The State contends that it was too late for the filing of Helehan's motion for necessary *928 litigation costs under the "5 days after the verdict" clause of the foregoing section.

In a prior case between these same parties, State, By And Through Dept. of Highways v. Helehan (1977), 171 Mont. 473, 559 P.2d 817, the Highway Department appealed from a default judgment against it taken in the District Court. The default occurred because the Department had not appealed from an assessment made by the Commissioners in the condemnation case within the thirty days required by the then applicable statute. The Department had in fact filed its appeal to the District Court thirty-four days following the Commissioners' decision. This Court held that Rule 6(a) and (e), M.R.Civ.P. had to be given effect in determining the time for filing the notice of appeal. Under those rules, a party required to take some action by virtue of papers served upon him by mail is granted three additional days to take the action, and in computing the time, Saturdays, Sundays and legal holidays are excluded under given circumstances. On that basis, this Court set aside a default judgment of $87,742.04 against the State.

The same rule that saved the State's assets from a default judgment in the prior case should apply to the other party in this case. May 3, 1979 fell on a Thursday. By excluding Saturdays and Sundays, and granting three additional business days because of the service by mail, the final day for service of Helehan's motion did not occur here until May 15, 1979. Therefore, his motion filed on May 14, 1979 was timely, if we assume that section 25-10-501, MCA applies, as the State contends.

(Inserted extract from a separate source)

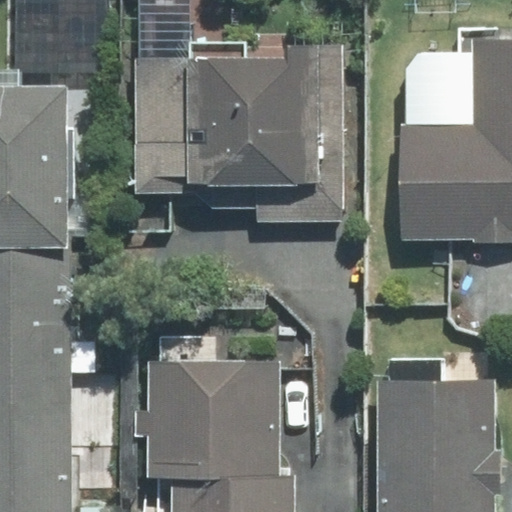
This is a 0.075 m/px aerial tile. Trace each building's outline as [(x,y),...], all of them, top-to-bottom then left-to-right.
[(339,227),(340,45),(125,44),(124,199),(185,199),(185,214),(250,214),(250,227),(339,227)] [(453,112),(396,110),(392,239),(449,241),(470,241),(470,251),(510,252),(510,239),(511,239),(511,46),(455,45),(453,112)] [(0,79),(0,511),(66,511),(66,378),(91,378),(91,334),(66,334),(66,100),(11,100),(11,80),(0,79)] [(317,492),(322,334),(148,328),(144,424),(130,424),(129,448),(142,448),(141,486),(160,487),(159,511),(291,511),(292,491),(317,492)] [(376,356),(375,380),(373,511),(494,511),(496,382),(447,381),(447,357),(376,356)]
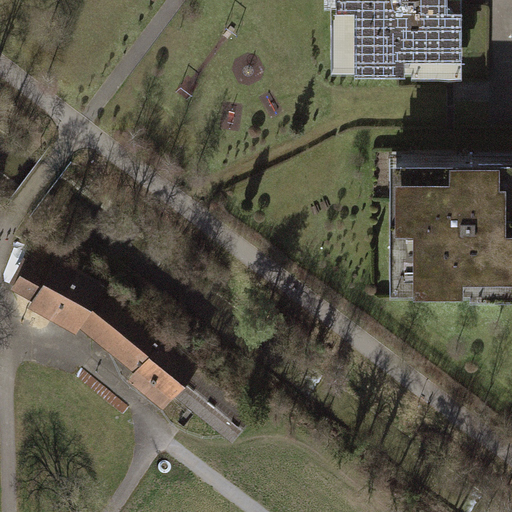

Whether section 25-10-201, MCA is the statute governing the time for filing a motion for necessary expenses of litigation under section 70-30-306, MCA, is debatable. Attorney fees are not ordinarily recoverable as costs, Callant v. Federal Land Bank of Spokane (1979), Mont., 593 P.2d 1036, 1039, 36 St.Rep. 824, 829. With respect to witness fees, section 25-10-201, MCA, defining recoverable costs speaks of "legal fees" of witnesses which of course, would delimit the fees that might be paid to expert witnesses to the statutory amounts. The provisions of section 70-30-306, MCA, came about because of the 1972 Mont. Const., Art. II, § 29, which requires "necessary expenses of litigation" to be awarded when the private property owner prevails. Marsh, supra, should be recognized for its limited application insofar as recovery of such expenses of litigation is concerned. When the court there said that a statutory procedure for hearing arguments on claimed costs existed in section 25-10-501, MCA, it was referring to the procedure for determining items of costs other than attorney fees. 575 P.2d at 43. This Court was merely suggesting a method of procedure for determining necessary costs of litigation, which procedure is otherwise unprovided for in our statutes and which after all is not very different in aspect from any other factual dispute that must be settled by a court upon hearing. If we were to regard the motion in this case to determine the necessary expenses of litigation to be a "bill of costs", then perforce we would have to hold that the State here could not quarrel as to any item of claimed costs because its motion to retax the costs was limited simply to whether the filing of the motion was timely. Gahagan v. Gugler (1935), 100 Mont. 599, 606, 52 P.2d 150, 154.